* **TASK SET**:
1. In the passage on disk defragmentation, what is the slowest part of a hard drive?
2. Carry on the passage about disk defragmentation past its final sentence.

* **SUPPLIED TEXT**:
- - -
But it is wrong to say a defrag will free more spaces, no it won't. Because the allocation is the same no matter what, and the space wasted for the file is the same no matter what. The difference however is performance. To create a new file on a highly fragmented disk, it means you will have to split the file up into many many pieces. In doing so, you have to go to many different prat of the hard drive to read that file. Now if the disk is defragmented, then files are continous, so you just read sequentially, faster, less hard drive head movement, and speedier file access. After all, the slowest part of HD is to move the head from one place to another.
And yes since for solid state memory, the access time is much faster than HD (no head movement, just read the address line and get the data). A defrag does not improve file access much unless you have tons and tons of small files that you constanted switch, update, delete, etc. That's rare. I've have some of my CF cards not formated, not defragmented, etc for years, they still work at about the same speed as I initially get it. If I don't defrag my HD, well I notice performence degradation very quickly.
- - -
* **GIVEN INFORMATION**:

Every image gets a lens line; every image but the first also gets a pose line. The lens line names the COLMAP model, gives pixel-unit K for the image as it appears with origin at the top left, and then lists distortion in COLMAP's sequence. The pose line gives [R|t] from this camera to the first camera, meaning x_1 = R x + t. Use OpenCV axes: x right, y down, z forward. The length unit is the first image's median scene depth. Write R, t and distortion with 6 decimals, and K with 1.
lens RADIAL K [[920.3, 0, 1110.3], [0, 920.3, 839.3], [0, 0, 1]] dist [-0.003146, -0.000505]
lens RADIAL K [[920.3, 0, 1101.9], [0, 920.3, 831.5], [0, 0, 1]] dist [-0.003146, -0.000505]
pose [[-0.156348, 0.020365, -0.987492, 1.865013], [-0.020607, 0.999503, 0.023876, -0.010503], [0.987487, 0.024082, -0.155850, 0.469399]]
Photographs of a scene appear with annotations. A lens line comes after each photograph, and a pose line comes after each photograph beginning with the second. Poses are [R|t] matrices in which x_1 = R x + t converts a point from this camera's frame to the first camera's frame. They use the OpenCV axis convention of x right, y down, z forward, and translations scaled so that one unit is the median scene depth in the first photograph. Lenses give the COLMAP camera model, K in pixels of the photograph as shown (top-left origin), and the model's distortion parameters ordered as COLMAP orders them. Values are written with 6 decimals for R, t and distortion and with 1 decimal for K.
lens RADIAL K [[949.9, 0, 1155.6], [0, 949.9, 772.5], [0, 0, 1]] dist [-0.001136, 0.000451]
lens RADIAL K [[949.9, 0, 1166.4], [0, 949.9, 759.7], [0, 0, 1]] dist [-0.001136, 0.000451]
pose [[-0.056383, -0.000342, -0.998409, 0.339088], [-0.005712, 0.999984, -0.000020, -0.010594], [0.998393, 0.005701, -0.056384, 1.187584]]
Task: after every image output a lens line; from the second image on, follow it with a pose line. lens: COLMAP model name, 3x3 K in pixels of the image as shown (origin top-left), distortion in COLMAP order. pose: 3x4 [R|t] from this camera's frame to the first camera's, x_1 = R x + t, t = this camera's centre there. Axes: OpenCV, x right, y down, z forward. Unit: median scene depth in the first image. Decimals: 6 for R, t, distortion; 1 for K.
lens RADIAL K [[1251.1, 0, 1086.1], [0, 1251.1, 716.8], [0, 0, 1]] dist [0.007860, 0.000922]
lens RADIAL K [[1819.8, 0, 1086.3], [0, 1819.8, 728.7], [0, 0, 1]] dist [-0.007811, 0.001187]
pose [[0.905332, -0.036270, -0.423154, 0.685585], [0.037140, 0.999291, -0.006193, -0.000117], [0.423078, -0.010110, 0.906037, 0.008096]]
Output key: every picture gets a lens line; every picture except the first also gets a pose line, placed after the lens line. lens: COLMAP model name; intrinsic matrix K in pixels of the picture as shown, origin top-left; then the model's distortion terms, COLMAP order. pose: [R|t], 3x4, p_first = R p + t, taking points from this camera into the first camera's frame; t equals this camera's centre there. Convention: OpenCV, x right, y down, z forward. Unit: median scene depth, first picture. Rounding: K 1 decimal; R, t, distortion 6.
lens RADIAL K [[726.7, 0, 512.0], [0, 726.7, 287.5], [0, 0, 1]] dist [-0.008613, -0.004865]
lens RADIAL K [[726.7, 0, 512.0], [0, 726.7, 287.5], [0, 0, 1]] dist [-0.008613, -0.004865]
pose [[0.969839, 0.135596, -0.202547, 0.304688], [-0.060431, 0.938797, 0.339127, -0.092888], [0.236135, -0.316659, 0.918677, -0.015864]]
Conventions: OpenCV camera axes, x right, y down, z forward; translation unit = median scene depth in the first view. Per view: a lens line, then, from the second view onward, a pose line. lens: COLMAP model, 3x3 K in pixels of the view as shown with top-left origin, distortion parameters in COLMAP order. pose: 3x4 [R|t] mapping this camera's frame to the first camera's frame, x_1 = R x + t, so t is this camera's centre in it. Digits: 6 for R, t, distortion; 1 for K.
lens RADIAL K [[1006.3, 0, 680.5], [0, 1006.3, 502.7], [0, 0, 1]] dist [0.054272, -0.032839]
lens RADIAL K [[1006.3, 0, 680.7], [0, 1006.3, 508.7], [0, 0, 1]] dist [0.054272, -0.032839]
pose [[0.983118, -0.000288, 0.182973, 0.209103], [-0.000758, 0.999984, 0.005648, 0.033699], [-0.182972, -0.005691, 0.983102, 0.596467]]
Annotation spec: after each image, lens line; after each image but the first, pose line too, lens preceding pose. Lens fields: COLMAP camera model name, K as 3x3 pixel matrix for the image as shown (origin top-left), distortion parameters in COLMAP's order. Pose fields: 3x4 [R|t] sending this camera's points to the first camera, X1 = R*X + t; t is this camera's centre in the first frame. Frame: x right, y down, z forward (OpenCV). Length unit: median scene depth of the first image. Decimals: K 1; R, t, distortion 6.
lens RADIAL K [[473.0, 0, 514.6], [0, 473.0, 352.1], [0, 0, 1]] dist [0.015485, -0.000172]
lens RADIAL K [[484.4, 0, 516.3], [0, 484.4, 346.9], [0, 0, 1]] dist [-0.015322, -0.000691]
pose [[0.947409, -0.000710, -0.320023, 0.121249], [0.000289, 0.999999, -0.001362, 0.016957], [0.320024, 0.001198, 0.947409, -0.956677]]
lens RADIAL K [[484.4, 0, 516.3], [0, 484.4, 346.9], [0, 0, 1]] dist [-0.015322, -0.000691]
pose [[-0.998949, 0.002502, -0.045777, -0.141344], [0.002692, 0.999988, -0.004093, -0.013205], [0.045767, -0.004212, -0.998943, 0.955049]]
- - -
* **RESULTS BY TASK**:
1. Moving the head from one place to another.

2.
As for worrying HD will go bad due to defragment, no way. These days IDE HD have a MTTF of 1,000,000 hours (like the Maxtor MaxLine III I'm using) That's more than 100 year if you use it 24 hours a day, 365 days a year. In fact I spead from experience. For the past 10 years, I've gone through tons of harddrives. I have some computer that's 24/7 on, there are some that are on just during work. But still the rate of failure is pretty even among them. The only one that I know failed a bit more easily is if the HD is constently under pressure yet wasn't cooled properly. They tends to go up in smoke a bit quickly. But if cooling is not an issue, the HDs really last a long time under constand read/write. So I won't worry about it.